Sensationalized Sadhus
Some people see the Aghori as a sensationalized urban myth, and make comedy out of cannibalism, joking about what it would be like to eat friends. However despite some people’s light treatment of the topic, discussing the Aghori is a very touchy subject. Several years ago, the Tampa Tribune ran an article about the Aghori, focusing on the American Aghori, Gary Stevenson. Even though the Aghori are shunned in India, the Hindu community in Tampa took issue with the Tribune article because they felt it sensationalized their country and religion.
The Aghori are shunned by every society in which they dwell because they refuse to respect universal taboos such as cannibalism. But why do we find their behavior so repulsive? One answer is that taboos protect the fabric of human society. Society exists to maintain order and, simply put, taboos threaten that order. Cannibalism has, for the most part, been condemned throughout human history because the practice of snacking on your own species threatens social order in the most fundamental way. If you fear your neighbor is going to eat you, you may never leave your home, or preemptively, just kill him. Without the cannibalism taboo, it’s easy to see how the social fabric would quickly fray.

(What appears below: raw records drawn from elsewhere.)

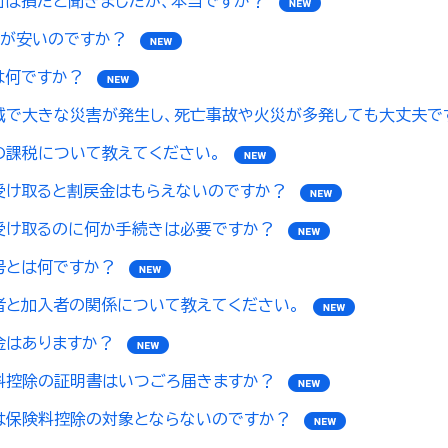
」は損だと聞きましたが、本当ですか？
金が安いのですか？
は何ですか？
域で大きな災害が発生し、死亡事故や火災が多発しても大丈夫で
の課税について教えてください。
受け取ると割戻金はもらえないのですか？
受け取るのに何か手続きは必要ですか？
号とは何ですか？
者と加入者の関係について教えてください。
金はありますか？
料控除の証明書はいつごろ届きますか？
は保険料控除の対象とならないのですか？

Besides, when we hunt game together we form social and kinship bonds that probably wouldn’t last very long if we started to heat up the cooking pot to eat each other.
Those Aghori who indulge in cannibalism, (not to mention consumption of feces, and other “extreme” rituals with the dead), push up against the societal constructs that, simply put, keep our world in order. And as long as they choose to live that way, they are doomed to remain vilified outcasts, and in this country at least, criminals.